▶ What is expected: Exactly the lines from the one containing "office chair: present" through the end of the entries, both ends included, are to be output.

──────── Records for this task ────────

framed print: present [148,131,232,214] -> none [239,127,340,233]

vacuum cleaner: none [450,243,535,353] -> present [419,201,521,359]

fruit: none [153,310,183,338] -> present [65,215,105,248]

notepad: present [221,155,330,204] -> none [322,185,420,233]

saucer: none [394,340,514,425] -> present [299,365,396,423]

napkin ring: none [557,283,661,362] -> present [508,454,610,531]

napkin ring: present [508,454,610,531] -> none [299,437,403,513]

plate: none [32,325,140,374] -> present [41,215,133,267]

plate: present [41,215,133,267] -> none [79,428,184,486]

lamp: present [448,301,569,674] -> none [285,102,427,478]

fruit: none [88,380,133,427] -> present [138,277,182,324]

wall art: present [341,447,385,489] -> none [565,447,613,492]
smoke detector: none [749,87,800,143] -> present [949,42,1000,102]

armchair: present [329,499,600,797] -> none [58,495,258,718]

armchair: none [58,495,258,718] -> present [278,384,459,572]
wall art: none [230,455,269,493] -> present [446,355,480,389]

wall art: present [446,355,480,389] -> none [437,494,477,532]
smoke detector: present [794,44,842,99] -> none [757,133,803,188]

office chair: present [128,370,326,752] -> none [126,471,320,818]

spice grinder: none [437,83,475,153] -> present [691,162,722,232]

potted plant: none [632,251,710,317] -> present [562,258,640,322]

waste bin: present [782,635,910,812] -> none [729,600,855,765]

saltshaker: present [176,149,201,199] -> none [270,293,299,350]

────────

▶ Response for this exercise:
office chair: present [128,370,326,752] -> none [126,471,320,818]

spice grinder: none [437,83,475,153] -> present [691,162,722,232]

potted plant: none [632,251,710,317] -> present [562,258,640,322]

waste bin: present [782,635,910,812] -> none [729,600,855,765]

saltshaker: present [176,149,201,199] -> none [270,293,299,350]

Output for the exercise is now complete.